But the world’s richest man also appears to be testing the counterproposition when it comes to his social media plaything, X. After several big companies, including Disney, Apple and IBM, pulled their advertising from his platform after Musk endorsed an antisemitic tweet, the world’s richest man had a blunt message for them. “Go fuck yourself,” he told them.
Advertisers appear to be taking Musk’s message to heart and will find it easy to switch to Google, TikTok and Facebook. X, the service formerly known as Twitter, only represents a tiny fraction of the vast digital advertising market. GroupM, a media agency, predicts that X’s advertising revenue will fall more than 50 per cent to below $2bn this year, meaning the company will drop out of the top 25 global ad sellers.
It takes rare skill not to make money out of the financial geyser that is digital advertising, but X has succeeded to an inglorious degree. Overall, the digital ads market will grow 9.2 per cent this year to $617bn, according to GroupM, the media agency.
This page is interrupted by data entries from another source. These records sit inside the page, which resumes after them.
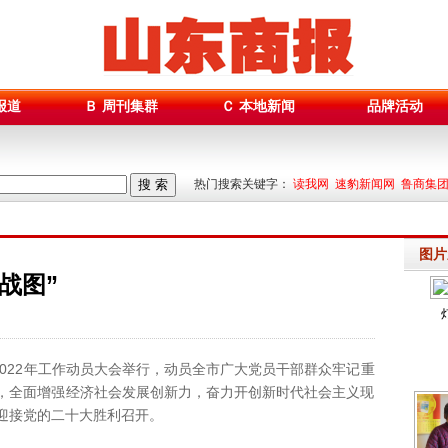
报道
Ｂ 周刊集群
Ｃ 本地新闻
品牌活动
搜 索
热门搜索关键字：
读我网 速豹新闻网 鲁商集
图片
战图”
2022年工作动员大会举行，动员全市广大党员干部群众牢记重
，全面增强经济社会发展创新力，奋力开创新时代社会主义现
迎接党的二十大胜利召开。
The top five global advertising sellers — Google, Meta, ByteDance (which runs TikTok), Alibaba and Amazon — have increased advertising revenue 25.4 per cent on a compound annual basis from 2016 to 2022.
But some advertisers question how well these other digital ads platforms look after their customers, too. A recent report from Adalytics, an advertising analysis service, highlighted that ads for some of the world’s biggest brands — as well as those of US and European government agencies — have been regularly popping up on pornographic and sanctioned Iranian and Russian company websites.
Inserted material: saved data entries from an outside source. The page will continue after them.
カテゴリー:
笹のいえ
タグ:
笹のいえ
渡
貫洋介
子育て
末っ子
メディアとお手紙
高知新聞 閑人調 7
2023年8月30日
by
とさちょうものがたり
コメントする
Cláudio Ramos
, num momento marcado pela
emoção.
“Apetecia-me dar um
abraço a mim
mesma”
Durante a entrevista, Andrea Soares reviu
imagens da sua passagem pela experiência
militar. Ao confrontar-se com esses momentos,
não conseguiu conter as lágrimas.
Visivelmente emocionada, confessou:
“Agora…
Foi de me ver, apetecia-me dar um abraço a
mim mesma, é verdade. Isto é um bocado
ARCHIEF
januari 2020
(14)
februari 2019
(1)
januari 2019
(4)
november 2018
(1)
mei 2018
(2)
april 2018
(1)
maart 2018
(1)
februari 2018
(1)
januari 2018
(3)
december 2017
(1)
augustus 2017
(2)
After scouring 7.2mn sites, Adalytics found multiple examples of ads from companies and organisations, including Apple, BMW, Walmart and the US Treasury, appearing on dodgy websites, unbeknown to the advertisers themselves. These ads had been indirectly placed via the Google Search Partner network, which allows third-party developers to embed search engines in their own websites.
Not only do ads surfaced in this way jeopardise the reputation of the advertisers, but they also perform extremely poorly, Adalytics said. Google responded that it was investigating Adalytics’ claims but had found no evidence of ad revenue being shared with any sanctioned entity.
Ironically, the widespread adoption of machine learning systems is enabling marketers and the digital ads platforms to create and serve more targeted and personalised ads than ever before and on a massive scale. This allows “the right message to be sent to the right consumer at the right time,” says Mark Read, chief executive of WPP, a major advertising agency. “We can optimise the media.”
So, for example, in 2021 the agency used artificial intelligence and geolocation tools to help create 130,000 tailored video ads for 2,000 local stores in India, all receiving the “personal” endorsement of the Bollywood star Shah Rukh Khan. The ads were viewed 94mn times across YouTube and Facebook.
But Read adds that advertisers want far more transparency from the digital platforms and third-party verification over where and when their ads run. Those platforms keen to gain market share should promote such transparency, he says.
Some lawmakers are demanding tougher regulatory intervention to address the problem. US Senator Mark Warner has called on the Federal Trade Commission and the Department of Justice to investigate “the extent to which digital advertising intermediaries maintain a concentrated ecosystem rife with fraud”.
However, Richard Kramer, senior analyst at Arete Research, says that marketers have themselves demonstrated “woeful negligence” in not paying enough attention to how they spend billions of dollars a year. He likens the digital ads market to a vast and opaque stock market with too many billions of trades made every day to check and reconcile, with side trades often occurring in “dark pools”.
Google could simply stop serving ads through its search and video partner networks, Kramer says, but he doubts the company wants to become a smaller, if better, business. “None of these companies want transparency. For Big Tech, “‘open’ is a four-letter word”, he says.
It is finally time for advertisers, if not regulators, to enforce such openness.